When we had gone a little distance from the village, we divided into two parties, and each kept in the woods a little way off from the tracks, one party on the west side and the other party on the east side.

Harry said, “Well, there’s one good sign and that is that none of the trees in this woods are poplars, except a few dead ones. What we have to do is to hunt for a big, tall, husky stranger. That old giant of the north doesn’t die as easily as most of the poplar family.”

“That’s a good name for it,” I said; “the Giant of the North.”

“Maybe even if one grew it would be dead by now,” Grove said.

“Even still we might find it,” Harry said.

“Would it stand up if it got dead?” Skinny wanted to know.

“If there’s one here it won’t be dead,” Harry said; “he’s a pretty old customer, that tree; old ‘Rough and Ready.’ Only it’s like hunting for a needle in a haystack.”

Grove said, “I wish we could reduce the area of search.” Isn’t that a peach of a sentence? Believe me, he’s some highbrow, Grove is.

All of a sudden, Pee-wee stopped short. Gee whiz, I thought he had found the treasure.

“Break it to us gently,” I said.

“I know how to reduce the area of search!” he shouted.

“All right, go ahead and reduce it,” Harry told him.

“Listen—all listen!” the kid said. “I have a—you know—one of those things——”

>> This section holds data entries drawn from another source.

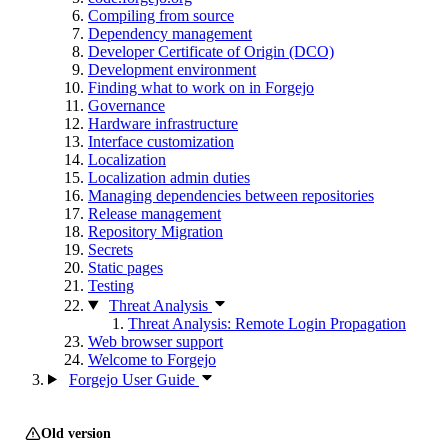
Compiling from source
Dependency management
Developer Certificate of Origin (DCO)
Development environment
Finding what to work on in Forgejo
Governance
Hardware infrastructure
Interface customization
Localization
Localization admin duties
Managing dependencies between repositories
Release management
Repository Migration
Secrets
Static pages
Testing
Threat Analysis
Threat Analysis: Remote Login Propagation
Web browser support
Welcome to Forgejo
Forgejo User Guide
Old version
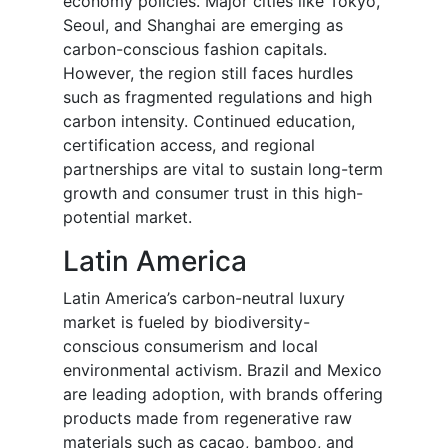
economy policies. Major cities like Tokyo,
Seoul, and Shanghai are emerging as
carbon-conscious fashion capitals.
However, the region still faces hurdles
such as fragmented regulations and high
carbon intensity. Continued education,
certification access, and regional
partnerships are vital to sustain long-term
growth and consumer trust in this high-
potential market.
Latin America
Latin America’s carbon-neutral luxury
market is fueled by biodiversity-
conscious consumerism and local
environmental activism. Brazil and Mexico
are leading adoption, with brands offering
products made from regenerative raw
materials such as cacao, bamboo, and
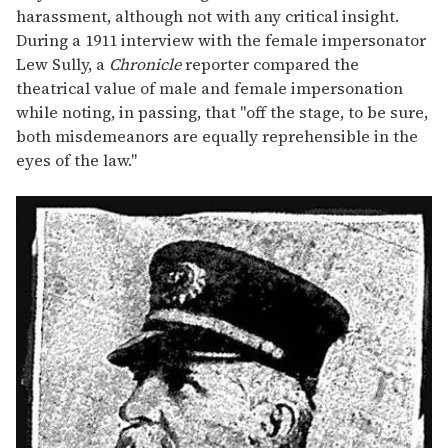
harassment, although not with any critical insight.
During a 1911 interview with the female impersonator
Lew Sully, a
Chronicle
reporter compared the
theatrical value of male and female impersonation
while noting, in passing, that "off the stage, to be sure,
both misdemeanors are equally reprehensible in the
eyes of the law."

“An inspiration?” Grove asked him.

“We don’t need to hunt on both sides of the track,” the kid shouted, “because I can do a deduction—a good one. Do you remember that bullet hole in the side of the car? If the bullet came through there and hit that man Thor, then he must have been riding with the seat frontways, and if that seat was frontways on a train going south, it means he must have been on the left side of the car. We don’t need to bother about looking in the woods on the other side of the track at all. All come over on this side. I reduced the airplane of search—I mean the area.”

For about half a minute, Harry just stood there thinking, and then he said, “I’m hanged if you’re not right, Pee-wee. How did you happen to evolve that in your noodle? You’re a bully little scout.” Then he said, “I’ve often noticed that if a fellow is a scout, he’s a scout more than he is anything else. He may be a motor-boatist or a motorist or a tennis player, he may be a catcher or a pitcher or a sodalogist——”

“What’s that?” I asked him.

“An ice-cream soda specialist,” he said. “But when it comes to a showdown, a scout is just a scout and that’s all there is to it. Am I right?”

“Thou never spakest a truer word,” I told him. “Being a scout is like a 1916 Ford—you never can get rid of it.”

“That’s the idea,” Harry said; “a scout’s a scout and there you are.”

“He’s a friend to everything that lives,” little Alf sang out; “it says so in the book.”

“That’s what he is, Alf,” Harry said.

So then we all kept to the one side of the track, and we were saved a lot of trouble by Pee-wee’s deduction. The kid is sure great on deduction—and movies. And his favorite hero is apple pie. Gee williger, I guess we could pretty near feed Austria with the war tax he pays down at the Lyric Theatre. Harry says if Pee-wee were to stop eating, the price of everything would go down. Anyway, he controls the wheat market—eating nine wheat cakes at a sitting. But he’s great on deduction.

One thing, Harry was sure right when he said that when it comes to a showdown a scout is a scout—I have to admit it. Anyway, it seemed kind of natural like, to be walking through those woods; it seemed just like at Temple Camp. You wouldn’t have known there was a village within a couple of hundred miles. Gee, I’m not saying anything against the Cadillac, but I like to hike; I’d rather hike than ride in a machine. I guess that’s because I’m a scout, hey? Especially I like hiking through the woods. Sitting on a porch, that’s one thing I hate. I hate algebra, too. My father says it’s good to know algebra, even if you don’t want to be especially good friends with it. I’ll let it alone if it’ll let me alone—that’s what I told him. Anyway, it was dandy in those Woods.